### Problem
Include in the reply only the lines from the start of the data below through the line containing "mouse_move(145, 466)", reproduced exactly and with no pictures.

Collection entries
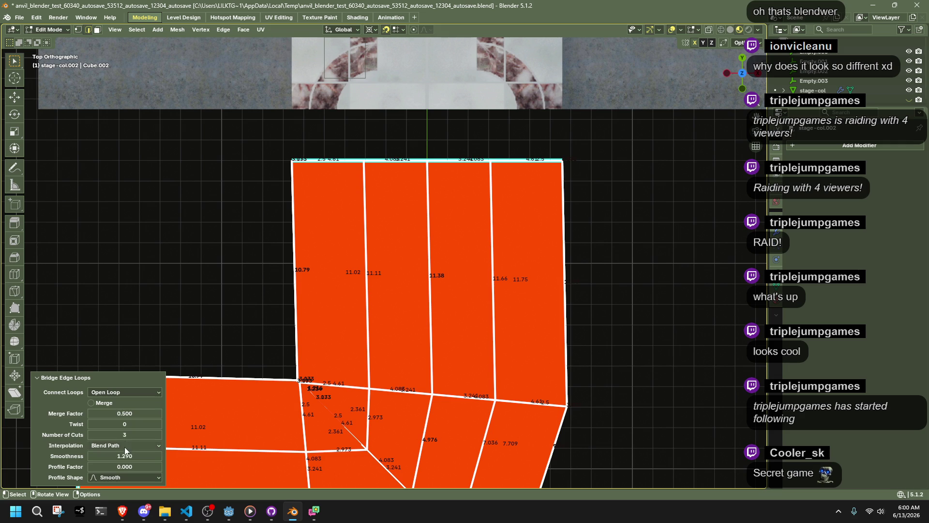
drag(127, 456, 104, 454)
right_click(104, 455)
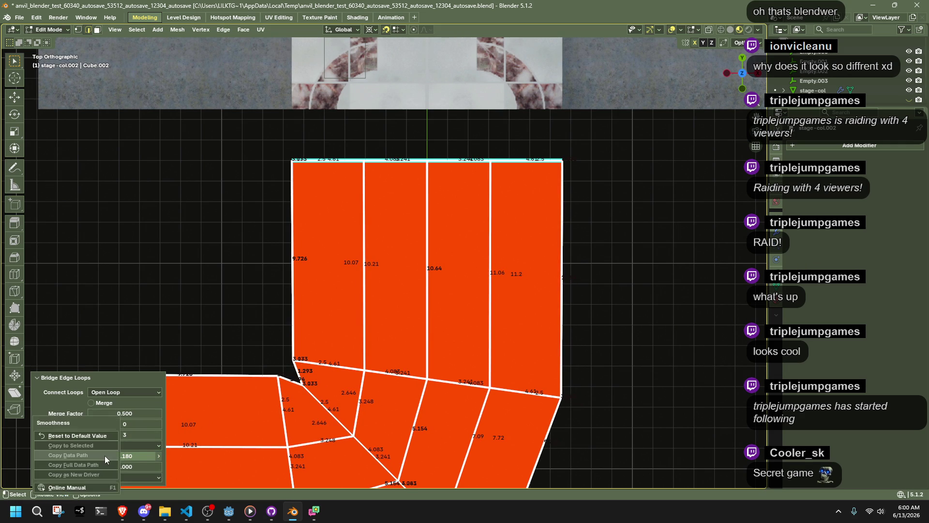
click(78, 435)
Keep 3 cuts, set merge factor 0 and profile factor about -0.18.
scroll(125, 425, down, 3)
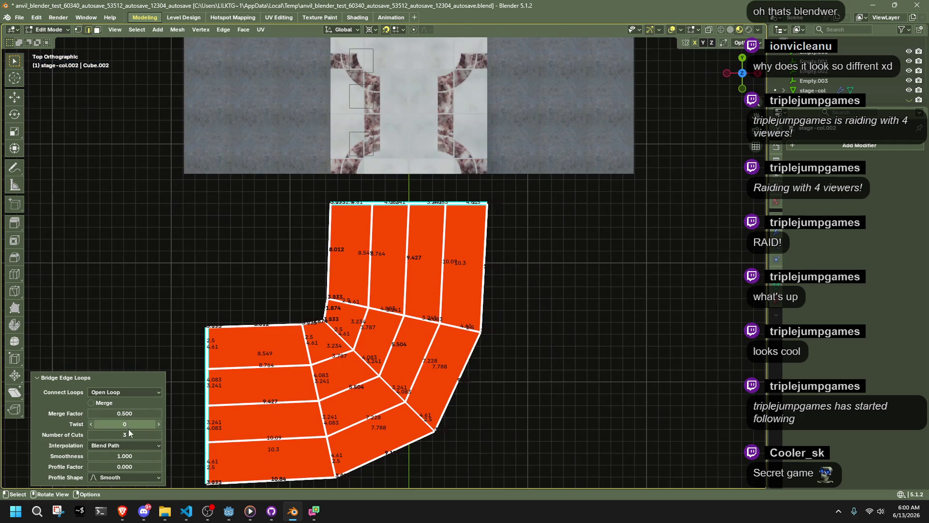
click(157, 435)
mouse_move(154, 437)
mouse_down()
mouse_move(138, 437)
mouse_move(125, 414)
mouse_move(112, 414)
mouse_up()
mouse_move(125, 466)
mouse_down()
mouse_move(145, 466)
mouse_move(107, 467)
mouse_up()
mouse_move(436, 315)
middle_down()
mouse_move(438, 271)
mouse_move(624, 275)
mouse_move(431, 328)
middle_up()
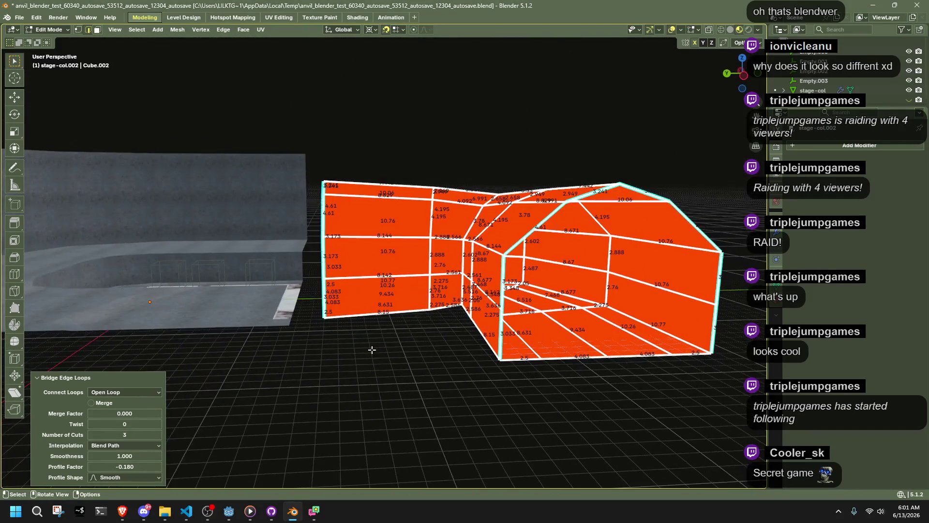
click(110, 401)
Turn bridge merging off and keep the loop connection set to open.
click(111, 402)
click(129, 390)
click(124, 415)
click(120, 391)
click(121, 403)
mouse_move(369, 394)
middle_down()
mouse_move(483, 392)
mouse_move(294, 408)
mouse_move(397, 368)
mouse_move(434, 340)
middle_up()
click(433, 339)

### Result of the exercise
drag(127, 456, 104, 454)
right_click(104, 455)
click(78, 435)
Keep 3 cuts, set merge factor 0 and profile factor about -0.18.
scroll(125, 425, down, 3)
click(157, 435)
mouse_move(154, 437)
mouse_down()
mouse_move(138, 437)
mouse_move(125, 414)
mouse_move(112, 414)
mouse_up()
mouse_move(125, 466)
mouse_down()
mouse_move(145, 466)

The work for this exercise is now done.